## DOCUMENT EXCERPT
+++

To apply online, visit www.mefishwildlife.com.
Online applications are due by 11:59 P.M. on August 15, 2018.
It is free to apply for the any-deer permit lottery. The
drawing will be held on September 7, 2018 and results will be posted on the
Department’s website.
For this coming deer season, a total 84,745 any-deer permits
are proposed for 22 of the state’s 29 wildlife management districts across the
state, an increase of 28%. Last year, there were 66,050 permits available to
hunters. Hunters who do not receive an Any Deer permit are only allowed to
shoot an antlered deer (with some exceptions during archery season and on youth
day).
This year, make sure you also apply for a bonus permit, as
there are likely to be wildlife management districts where there are more any
deer permits available than there are hunters who apply for them. In these
districts, hunters can get a bonus antlerless permit for no charge if they
apply and are selected. Last year, bonus permits were awarded in WMDS 20, 21, 22, 24, and 29
which are located in southern, central and coastal Maine.

+++

## GIVEN MATERIAL
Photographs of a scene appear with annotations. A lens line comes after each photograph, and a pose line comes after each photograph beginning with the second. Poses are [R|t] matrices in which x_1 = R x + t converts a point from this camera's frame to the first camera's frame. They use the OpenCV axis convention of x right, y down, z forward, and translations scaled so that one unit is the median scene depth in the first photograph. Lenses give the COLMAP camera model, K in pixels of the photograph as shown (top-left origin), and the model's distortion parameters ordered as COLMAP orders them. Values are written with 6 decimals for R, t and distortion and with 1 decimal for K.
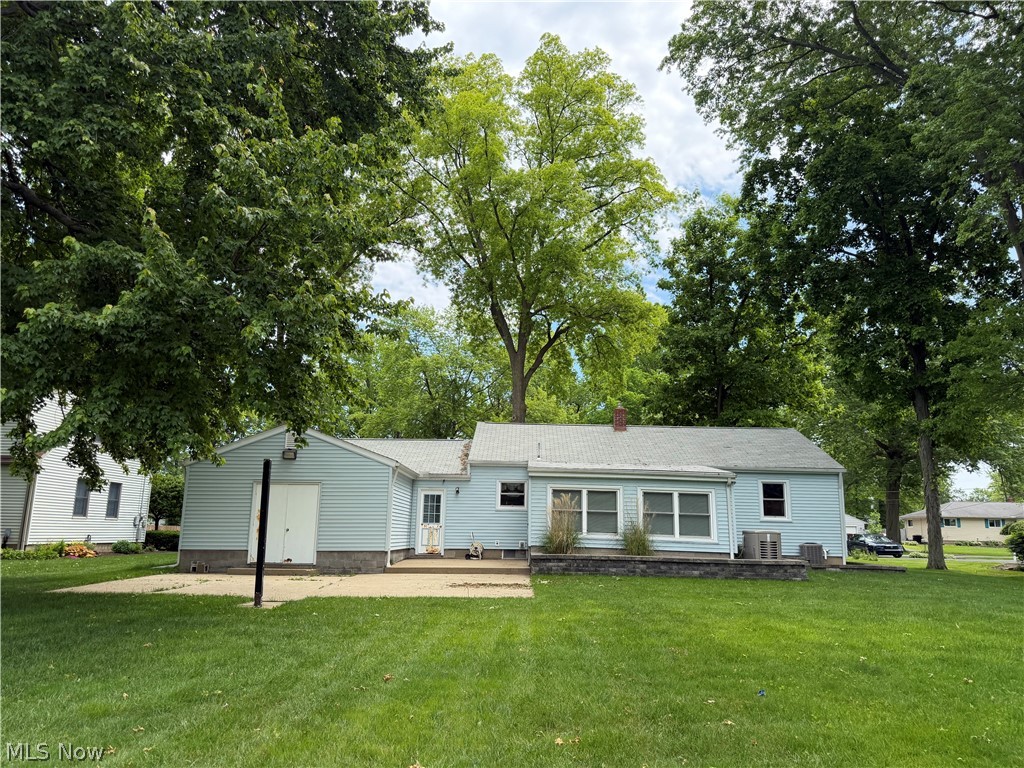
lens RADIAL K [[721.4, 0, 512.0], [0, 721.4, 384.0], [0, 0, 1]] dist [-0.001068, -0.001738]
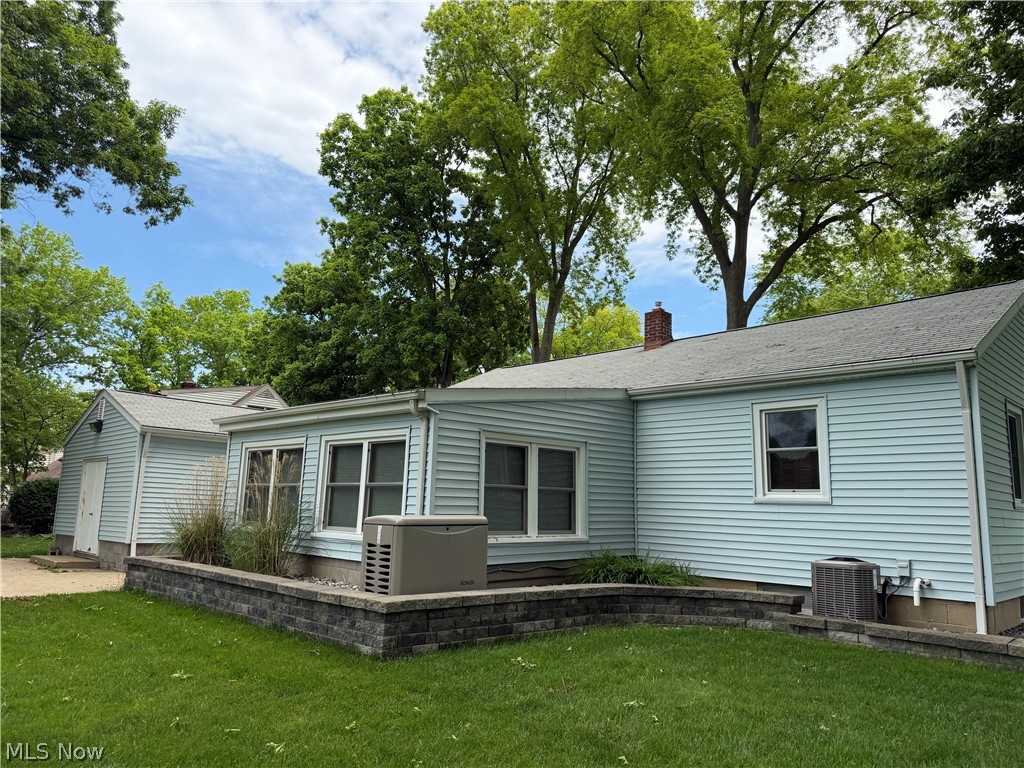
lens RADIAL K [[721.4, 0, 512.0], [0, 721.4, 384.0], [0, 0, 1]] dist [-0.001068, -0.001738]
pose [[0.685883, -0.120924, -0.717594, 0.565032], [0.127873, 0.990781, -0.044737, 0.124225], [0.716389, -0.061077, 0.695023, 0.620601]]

+++

## EXERCISE DIRECTIONS
Print the Maine any-deer permit notice word for word, from its first line to its last.

## REPLY TO THE EXERCISE
To apply online, visit www.mefishwildlife.com.
Online applications are due by 11:59 P.M. on August 15, 2018.
It is free to apply for the any-deer permit lottery. The
drawing will be held on September 7, 2018 and results will be posted on the
Department’s website.
For this coming deer season, a total 84,745 any-deer permits
are proposed for 22 of the state’s 29 wildlife management districts across the
state, an increase of 28%. Last year, there were 66,050 permits available to
hunters. Hunters who do not receive an Any Deer permit are only allowed to
shoot an antlered deer (with some exceptions during archery season and on youth
day).
This year, make sure you also apply for a bonus permit, as
there are likely to be wildlife management districts where there are more any
deer permits available than there are hunters who apply for them. In these
districts, hunters can get a bonus antlerless permit for no charge if they
apply and are selected. Last year, bonus permits were awarded in WMDS 20, 21, 22, 24, and 29
which are located in southern, central and coastal Maine.